I've come across many Christians over the years that speak of how 'honest' and 'real' and 'street' they are but I'd kinda prefer my daughter to marry a shirt and tie -- to be honest :)

And you'd be surprised how much normal Christians do to promote growth among Christians, help the world through various charities (not necessarily evangelical ones) etc - They don't always make a big thing of it - maybe what people see most is the preaching of the gospel so that's the image that people get.

Undoubtedly, there's room for improvement but I remember being disappointed as a young Christian to hear Bono using bad language etc. I know that this is by no means the worst of sins or anything but it is a kind of a badge. It's one of the few things that are easy to fix and when you don't fix it, it sort of says something about you.

I wasn't expecting him to be Cliff Richard or anything but there are plenty of pop stars who aren't Christians at all who have a more wholesome image.

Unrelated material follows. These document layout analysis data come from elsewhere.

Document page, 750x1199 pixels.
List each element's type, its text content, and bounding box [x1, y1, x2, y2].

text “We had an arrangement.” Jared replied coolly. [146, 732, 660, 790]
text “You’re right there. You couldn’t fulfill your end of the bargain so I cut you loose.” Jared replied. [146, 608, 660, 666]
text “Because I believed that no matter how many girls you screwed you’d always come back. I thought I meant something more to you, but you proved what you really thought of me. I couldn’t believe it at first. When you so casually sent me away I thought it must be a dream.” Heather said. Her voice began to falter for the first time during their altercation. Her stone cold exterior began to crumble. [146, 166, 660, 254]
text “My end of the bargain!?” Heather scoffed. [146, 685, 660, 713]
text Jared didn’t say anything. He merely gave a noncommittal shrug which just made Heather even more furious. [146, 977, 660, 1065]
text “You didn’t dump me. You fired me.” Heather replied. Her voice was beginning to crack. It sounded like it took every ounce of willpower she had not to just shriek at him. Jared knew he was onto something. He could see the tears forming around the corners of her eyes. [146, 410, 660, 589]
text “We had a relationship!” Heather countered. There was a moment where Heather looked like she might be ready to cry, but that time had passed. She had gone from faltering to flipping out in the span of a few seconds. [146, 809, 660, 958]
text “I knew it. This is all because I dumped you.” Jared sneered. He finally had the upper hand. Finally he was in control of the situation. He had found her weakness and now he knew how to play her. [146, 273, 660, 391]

Good Christian rock stars are rare. You do get some has-beens that sometimes turn up on the Christian scene if they haven't managed to find a spot in the Eurovision song contest, but for someone like me, who was big into music, a more disciplined Bono would have been helpful.

And, now that pop music has become much more central in general culture it is all the more important to have Christians involved (unless we regard it as inherently evil - the devil's music). It would be a huge challenge to be a rock star and at the same time, a model for young Christians but men and women have met huge challenges before.